[Images with localized body landmarks]
>>>>
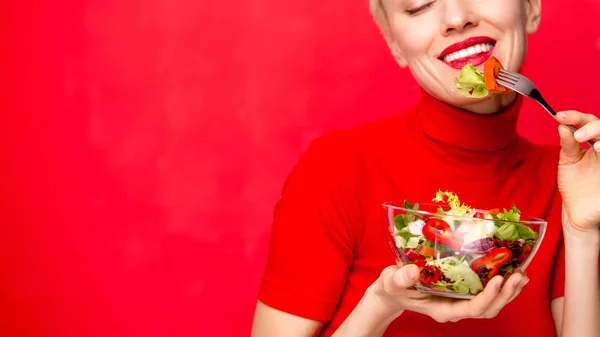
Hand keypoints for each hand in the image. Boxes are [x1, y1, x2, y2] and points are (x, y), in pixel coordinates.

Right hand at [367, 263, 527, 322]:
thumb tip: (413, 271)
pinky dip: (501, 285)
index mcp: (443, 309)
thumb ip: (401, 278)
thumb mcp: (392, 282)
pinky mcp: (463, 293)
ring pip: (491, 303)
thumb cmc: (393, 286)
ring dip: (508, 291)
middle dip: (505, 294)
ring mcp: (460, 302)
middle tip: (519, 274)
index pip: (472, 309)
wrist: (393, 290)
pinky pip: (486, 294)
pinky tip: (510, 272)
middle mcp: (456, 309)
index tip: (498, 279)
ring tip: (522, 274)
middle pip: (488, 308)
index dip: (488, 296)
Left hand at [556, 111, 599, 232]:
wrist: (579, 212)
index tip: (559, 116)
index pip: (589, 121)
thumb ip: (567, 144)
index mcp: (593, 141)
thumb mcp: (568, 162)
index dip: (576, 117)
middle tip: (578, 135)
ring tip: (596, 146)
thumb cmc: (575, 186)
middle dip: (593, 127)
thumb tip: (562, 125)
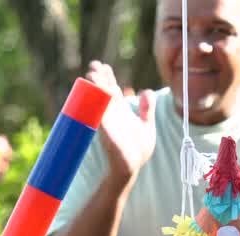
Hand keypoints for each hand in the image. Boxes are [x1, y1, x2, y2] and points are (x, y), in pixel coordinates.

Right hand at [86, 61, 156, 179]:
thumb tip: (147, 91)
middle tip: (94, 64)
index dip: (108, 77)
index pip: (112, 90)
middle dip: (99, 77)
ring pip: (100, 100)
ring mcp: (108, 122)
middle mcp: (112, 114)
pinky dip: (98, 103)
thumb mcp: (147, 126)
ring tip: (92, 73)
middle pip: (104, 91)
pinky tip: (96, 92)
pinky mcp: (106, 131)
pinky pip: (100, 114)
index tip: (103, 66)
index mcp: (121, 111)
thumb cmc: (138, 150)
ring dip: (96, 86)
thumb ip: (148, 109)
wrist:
<<<<
■ **Work task**
Only an exact copy of the records counts as an answer. Leave out the images.

■ **Response to this exercise**
Hand keypoints for each hand in the image. Boxes are [x1, y1, x2, y2] and points are (x, y), in pixel coordinates.

Right hand at [367, 263, 527, 322]:
thumb tip: (413, 271)
pinky dip: (501, 285)
index mcp: (443, 309)
thumb ip: (401, 278)
thumb mcp: (392, 282)
pinky mcp: (463, 293)
ring pip: (491, 303)
thumb cmc: (393, 286)
ring dip: (508, 291)
middle dip: (505, 294)
ring mcp: (460, 302)
middle tip: (519, 274)
index pip: (472, 309)
wrist: (393, 290)
pinky pip: (486, 294)
pinky tip: (510, 272)
middle mcp: (456, 309)
index tip: (498, 279)
ring tip: (522, 274)
middle pip: (488, 308)
index dip: (488, 296)
Left hand at [556, 111, 599, 232]:
wrist: (579, 212)
index tip: (559, 116)
index pip: (589, 121)
thumb ip: (567, 144)
index mcp: (593, 141)
thumb mcp: (568, 162)
index dip: (576, 117)
middle tip: (578, 135)
ring tip: (596, 146)
thumb cmc: (575, 186)
middle dip: (593, 127)
thumb tip: (562, 125)
Hand keypoints for each hand in the image. Boxes are [x1, y1, x2, y2] and points are (x, y), in pixel coordinates.

Right hand at [86, 61, 156, 179]:
thumb tip: (147, 91)
middle tip: (94, 64)
index dip: (108, 77)
index pip: (112, 90)
middle dip: (99, 77)
ring pip: (100, 100)
ring mcp: (108, 122)
middle mcp: (112, 114)
pinky dip: (98, 103)
thumb mcp: (147, 126)
ring tip: (92, 73)
middle pip: (104, 91)
pinky tip: (96, 92)
pinky mcp: (106, 131)
pinky pip: (100, 114)
index tip: (103, 66)
index mcp: (121, 111)
thumb cmc: (138, 150)
ring dip: (96, 86)
thumb ip: (148, 109)
wrist:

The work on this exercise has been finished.